Task requirements: Of all the lines below, output only those starting at the one with "to point out" and ending at the one with "June 1925. The", both ends included, exactly as written.
--- Exercise data Enclosed Below ---
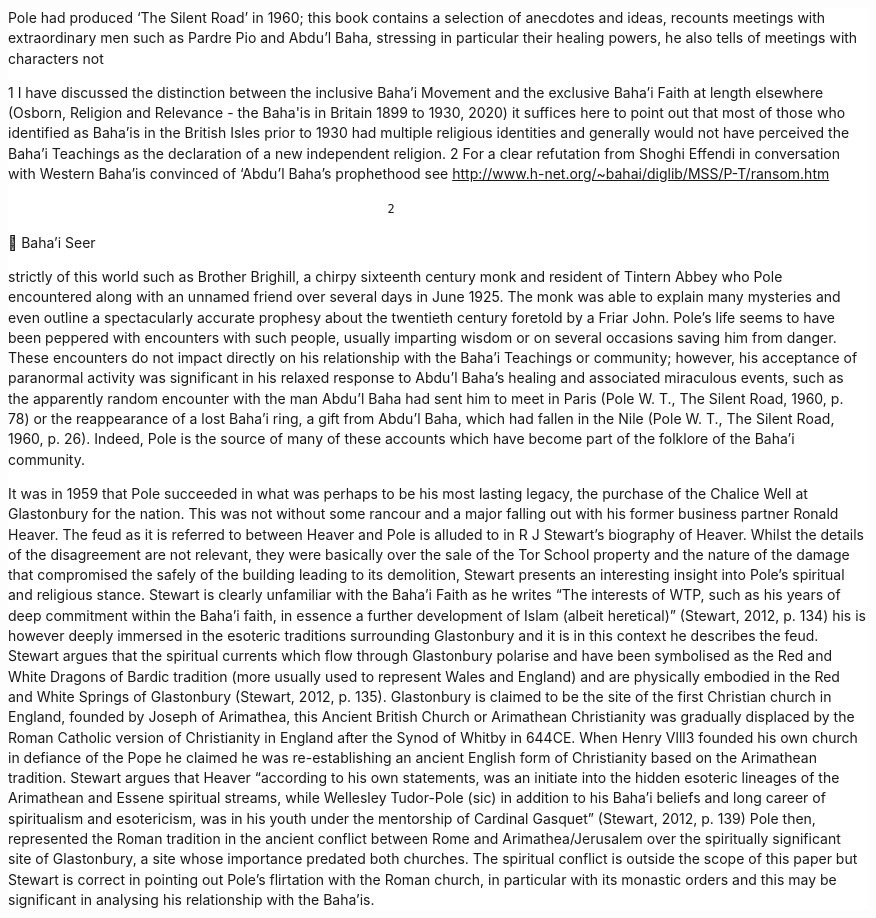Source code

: Pole had produced ‘The Silent Road’ in 1960; this book contains a selection of anecdotes
and ideas, recounts meetings with extraordinary men such as Pardre Pio and Abdu’l Baha,
stressing in particular their healing powers, he also tells of meetings with characters not

1
  I have discussed the distinction between the inclusive Baha’i Movement and the exclusive Baha’i Faith at
length elsewhere (Osborn, Religion and Relevance - the Baha'is in Britain 1899 to 1930, 2020) it suffices here
to point out that most of those who identified as Baha’is in the British Isles prior to 1930 had multiple religious
identities and generally would not have perceived the Baha’i Teachings as the declaration of a new independent
religion.
2
  For a clear refutation from Shoghi Effendi in conversation with Western Baha’is convinced of ‘Abdu’l Baha’s
prophethood see http://www.h-net.org/~bahai/diglib/MSS/P-T/ransom.htm

                                                         2
                                              Baha’i Seer

strictly of this world such as Brother Brighill, a chirpy sixteenth century monk and resident of
Tintern Abbey who Pole encountered along with an unnamed friend over several days in
June 1925. The monk was able to explain many mysteries and even outline a spectacularly
accurate prophesy about the twentieth century foretold by a Friar John. Pole’s life seems to
have been peppered with encounters with such people, usually imparting wisdom or on
several occasions saving him from danger. These encounters do not impact directly on his
relationship with the Baha’i Teachings or community; however, his acceptance of
paranormal activity was significant in his relaxed response to Abdu’l Baha’s healing and
associated miraculous events, such as the apparently random encounter with the man
Abdu’l Baha had sent him to meet in Paris (Pole W. T., The Silent Road, 1960, p. 78) or the
reappearance of a lost Baha’i ring, a gift from Abdu’l Baha, which had fallen in the Nile (Pole
W. T., The Silent Road, 1960, p. 26). Indeed, Pole is the source of many of these accounts
which have become part of the folklore of the Baha’i community.

It was in 1959 that Pole succeeded in what was perhaps to be his most lasting legacy, the
purchase of the Chalice Well at Glastonbury for the nation. This was not without some
rancour and a major falling out with his former business partner Ronald Heaver. The feud as
it is referred to between Heaver and Pole is alluded to in R J Stewart’s biography of Heaver.
Whilst the details of the disagreement are not relevant, they were basically over the sale of
the Tor School property and the nature of the damage that compromised the safely of the
building leading to its demolition, Stewart presents an interesting insight into Pole’s spiritual
and religious stance. Stewart is clearly unfamiliar with the Baha’i Faith as he writes “The
interests of WTP, such as his years of deep commitment within the Baha’i faith, in essence a
further development of Islam (albeit heretical)” (Stewart, 2012, p. 134) his is however
deeply immersed in the esoteric traditions surrounding Glastonbury and it is in this context
he describes the feud. Stewart argues that the spiritual currents which flow through
Glastonbury polarise and have been symbolised as the Red and White Dragons of Bardic
tradition (more usually used to represent Wales and England) and are physically embodied
in the Red and White Springs of Glastonbury (Stewart, 2012, p. 135). Glastonbury is claimed
to be the site of the first Christian church in England, founded by Joseph of Arimathea, this
Ancient British Church or Arimathean Christianity was gradually displaced by the Roman
Catholic version of Christianity in England after the Synod of Whitby in 644CE. When Henry
Vlll3 founded his own church in defiance of the Pope he claimed he was re-establishing an
ancient English form of Christianity based on the Arimathean tradition. Stewart argues that
Heaver “according to his own statements, was an initiate into the hidden esoteric lineages
of the Arimathean and Essene spiritual streams, while Wellesley Tudor-Pole (sic) in addition
to his Baha’i beliefs and long career of spiritualism and esotericism, was in his youth under
the mentorship of Cardinal Gasquet” (Stewart, 2012, p. 139) Pole then, represented the
Roman tradition in the ancient conflict between Rome and Arimathea/Jerusalem over the
spiritually significant site of Glastonbury, a site whose importance predated both churches.
The spiritual conflict is outside the scope of this paper but Stewart is correct in pointing out
Pole’s flirtation with the Roman church, in particular with its monastic orders and this may
be significant in analysing his relationship with the Baha’is.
--- End of Enclosed Exercise data ---
Your solution:
to point out that most of those who identified as Baha’is in the British Isles prior to 1930 had multiple religious
identities and generally would not have perceived the Baha’i Teachings as the declaration of a new independent
religion.
2
  For a clear refutation from Shoghi Effendi in conversation with Western Baha’is convinced of ‘Abdu’l Baha’s
prophethood see http://www.h-net.org/~bahai/diglib/MSS/P-T/ransom.htm

                                                         2
                                              Baha’i Seer

strictly of this world such as Brother Brighill, a chirpy sixteenth century monk and resident of
Tintern Abbey who Pole encountered along with an unnamed friend over several days in
June 1925. The monk was able to explain many mysteries and even outline a spectacularly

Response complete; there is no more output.